INSTRUCTIONS FOR THE TASK »
Each entry in the material below should be copied without any alteration.

DATA RECORDS »
######

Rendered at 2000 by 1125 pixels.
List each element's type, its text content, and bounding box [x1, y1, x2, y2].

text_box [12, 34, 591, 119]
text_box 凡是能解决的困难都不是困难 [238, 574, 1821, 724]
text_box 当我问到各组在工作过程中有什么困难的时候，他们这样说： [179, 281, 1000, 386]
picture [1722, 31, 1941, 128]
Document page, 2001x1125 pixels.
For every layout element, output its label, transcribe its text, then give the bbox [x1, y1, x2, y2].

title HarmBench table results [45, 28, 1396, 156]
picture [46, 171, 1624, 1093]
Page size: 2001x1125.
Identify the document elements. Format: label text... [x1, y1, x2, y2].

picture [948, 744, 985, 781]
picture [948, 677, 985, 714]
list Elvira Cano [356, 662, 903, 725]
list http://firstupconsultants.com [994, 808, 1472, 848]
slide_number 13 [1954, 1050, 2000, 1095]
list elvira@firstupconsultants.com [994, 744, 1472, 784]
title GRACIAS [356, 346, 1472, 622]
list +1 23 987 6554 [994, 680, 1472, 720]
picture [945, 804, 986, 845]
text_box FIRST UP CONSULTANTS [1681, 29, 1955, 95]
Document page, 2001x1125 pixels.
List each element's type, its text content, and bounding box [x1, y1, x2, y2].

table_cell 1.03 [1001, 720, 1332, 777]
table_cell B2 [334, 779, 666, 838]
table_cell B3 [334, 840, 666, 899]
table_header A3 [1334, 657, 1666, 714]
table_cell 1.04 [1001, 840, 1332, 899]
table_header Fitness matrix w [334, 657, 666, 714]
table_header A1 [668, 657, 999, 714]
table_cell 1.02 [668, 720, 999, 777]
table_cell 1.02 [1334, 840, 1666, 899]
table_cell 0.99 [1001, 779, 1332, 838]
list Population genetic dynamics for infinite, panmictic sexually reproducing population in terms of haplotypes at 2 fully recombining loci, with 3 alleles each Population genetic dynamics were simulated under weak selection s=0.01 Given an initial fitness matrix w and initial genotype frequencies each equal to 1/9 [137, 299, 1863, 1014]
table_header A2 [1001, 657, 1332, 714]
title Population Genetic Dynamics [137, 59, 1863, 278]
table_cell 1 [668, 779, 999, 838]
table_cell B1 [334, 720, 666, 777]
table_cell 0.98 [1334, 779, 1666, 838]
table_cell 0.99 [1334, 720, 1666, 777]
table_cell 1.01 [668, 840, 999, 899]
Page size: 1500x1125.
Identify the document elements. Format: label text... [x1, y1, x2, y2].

######

REPLY »
Rendered at 2000 by 1125 pixels.
List each element's type, its text content, and bounding box [x1, y1, x2, y2].

text_box [12, 34, 591, 119]
text_box 凡是能解决的困难都不是困难 [238, 574, 1821, 724]
text_box 当我问到各组在工作过程中有什么困难的时候，他们这样说： [179, 281, 1000, 386]
picture [1722, 31, 1941, 128]
Document page, 2001x1125 pixels.
For every layout element, output its label, transcribe its text, then give the bbox [x1, y1, x2, y2].

title HarmBench table results [45, 28, 1396, 156]
picture [46, 171, 1624, 1093]
Page size: 2001x1125.
Identify the document elements. Format: label text... [x1, y1, x2, y2].

picture [948, 744, 985, 781]
picture [948, 677, 985, 714]
list Elvira Cano [356, 662, 903, 725]
list http://firstupconsultants.com [994, 808, 1472, 848]
slide_number 13 [1954, 1050, 2000, 1095]
list elvira@firstupconsultants.com [994, 744, 1472, 784]
title GRACIAS [356, 346, 1472, 622]
list +1 23 987 6554 [994, 680, 1472, 720]
picture [945, 804, 986, 845]
text_box FIRST UP CONSULTANTS [1681, 29, 1955, 95]
Document page, 2001x1125 pixels.
List each element's type, its text content, and bounding box [x1, y1, x2, y2].

table_cell 1.03 [1001, 720, 1332, 777]
table_cell B2 [334, 779, 666, 838]
table_cell B3 [334, 840, 666, 899]
table_header A3 [1334, 657, 1666, 714]
table_cell 1.04 [1001, 840, 1332, 899]
table_header Fitness matrix w [334, 657, 666, 714]
table_header A1 [668, 657, 999, 714]
table_cell 1.02 [668, 720, 999, 777]
table_cell 1.02 [1334, 840, 1666, 899]
table_cell 0.99 [1001, 779, 1332, 838]
list Population genetic dynamics for infinite, panmictic sexually reproducing population in terms of haplotypes at 2 fully recombining loci, with 3 alleles each Population genetic dynamics were simulated under weak selection s=0.01 Given an initial fitness matrix w and initial genotype frequencies each equal to 1/9 [137, 299, 1863, 1014]
table_header A2 [1001, 657, 1332, 714]
title Population Genetic Dynamics [137, 59, 1863, 278]
table_cell 1 [668, 779, 999, 838]
table_cell B1 [334, 720, 666, 777]
table_cell 0.98 [1334, 779, 1666, 838]
table_cell 0.99 [1334, 720, 1666, 777]
table_cell 1.01 [668, 840, 999, 899]
Page size: 1500x1125.
Identify the document elements. Format: label text... [x1, y1, x2, y2].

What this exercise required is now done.